Perhaps Master Jar Jar is a safe, inviting caricature of the vision of religion that is ascendant today.

Plus, it replicates the classic superhero myth, familiar from “The Matrix” to Star Wars itself, wherein some “random” guy discovers that vibing out deeply will reveal his unextraordinary self to also be a tremendously significant part of the universe. It’s irresistible to indulge the possibility that Jar Jar recapitulates that theme in a way that’s been hiding in plain sight.

But perhaps the real reason the theory has caught on is also hiding in plain sight. Perhaps Master Jar Jar is a safe, inviting caricature of the vision of religion that is ascendant today. Like the selves of our dreams, he’s casual yet disciplined, confident yet gawky, secure yet conspicuous—thanks to a Force generous enough to let Jar Jar do Jar Jar.
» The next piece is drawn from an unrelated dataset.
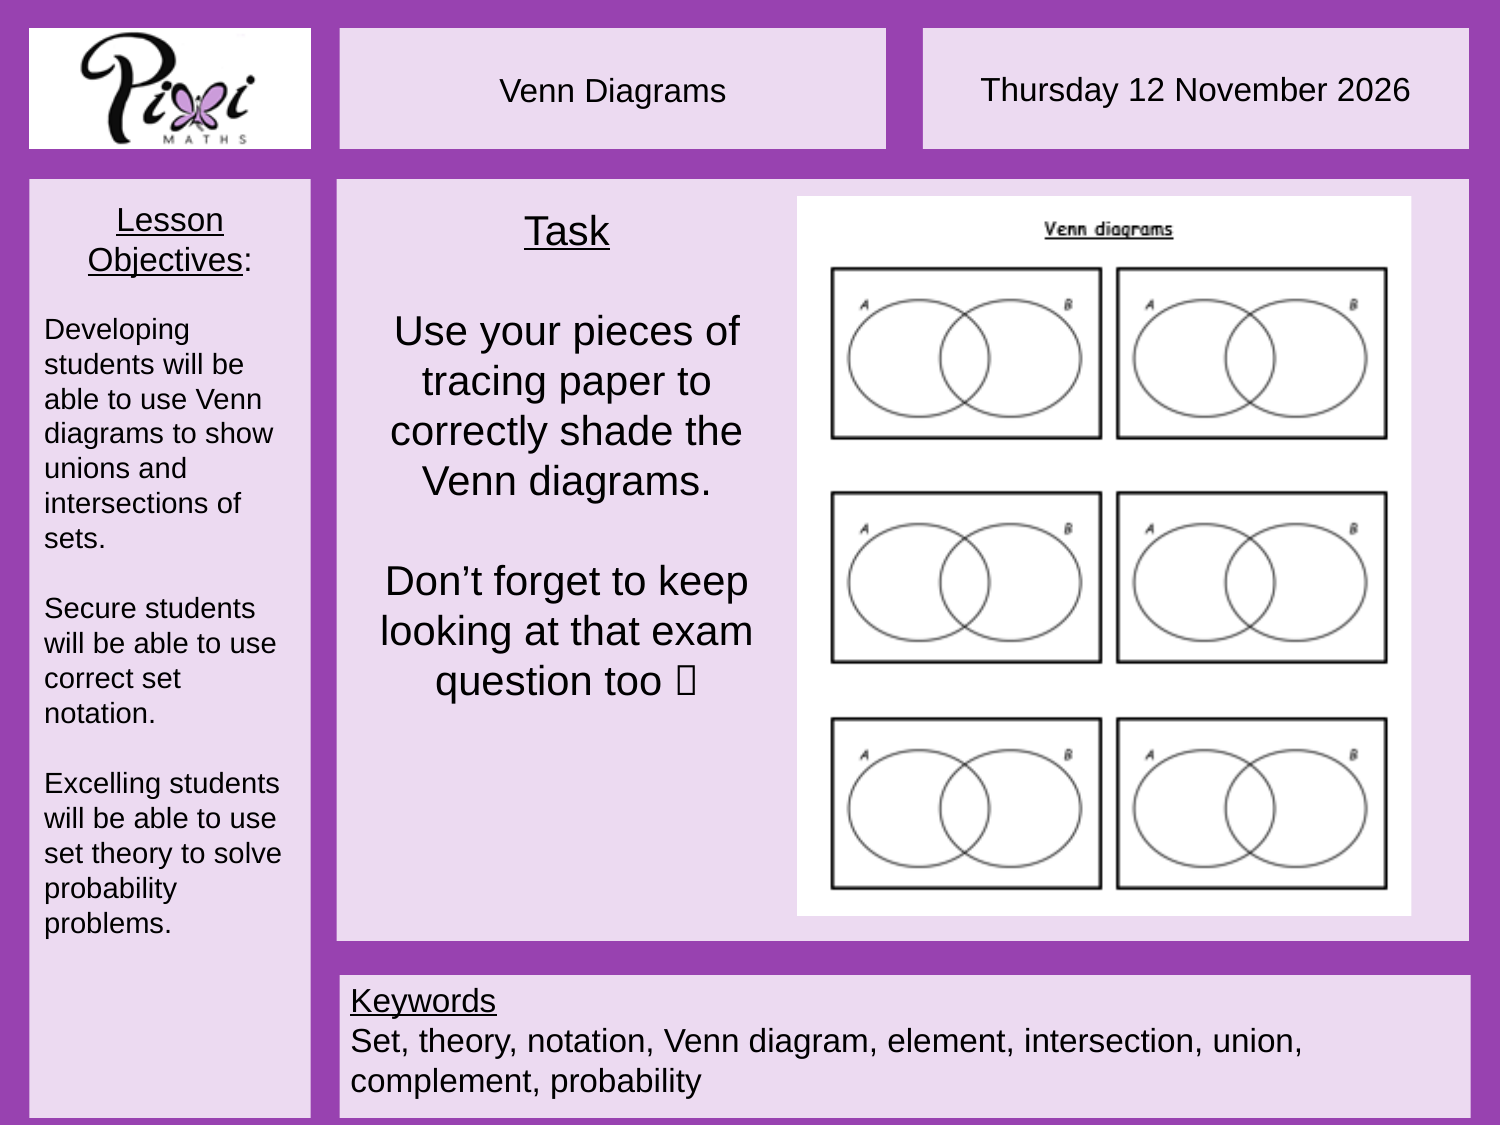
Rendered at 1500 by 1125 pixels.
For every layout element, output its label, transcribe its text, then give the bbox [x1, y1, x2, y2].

picture [0, 0, 1500, 1125]
text_box Task Use your pieces of tracing paper to correctly shade the Venn diagrams. Don’t forget to keep looking at that exam question too  [348, 196, 786, 712]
Lumpawarroo believes Jar Jar’s tacky yet unrefined immaturity is all an act—a trope, Reddit users quickly noted, well familiar from Asimov’s Foundation series. But for us Americans, tacky and unrefined immaturity is never merely an act: it’s a way of life. If any Force can give us meaning, significance, and power without making us put away childish things, well, we’re listening. That’s the bargain we want to strike.

Beneath everything else yet overarching all, the idea of Master Jar Jar tips us off to the spiritual ends we’re so apt to seek the means for within “Eastern spiritualism.” As nothing more than a surprise Sith Lord, Master Jar Jar is safely, laughably spooky. But as a symbol of our errant view of the art of the spiritual deal, this unlikely villain is something far more dangerous indeed.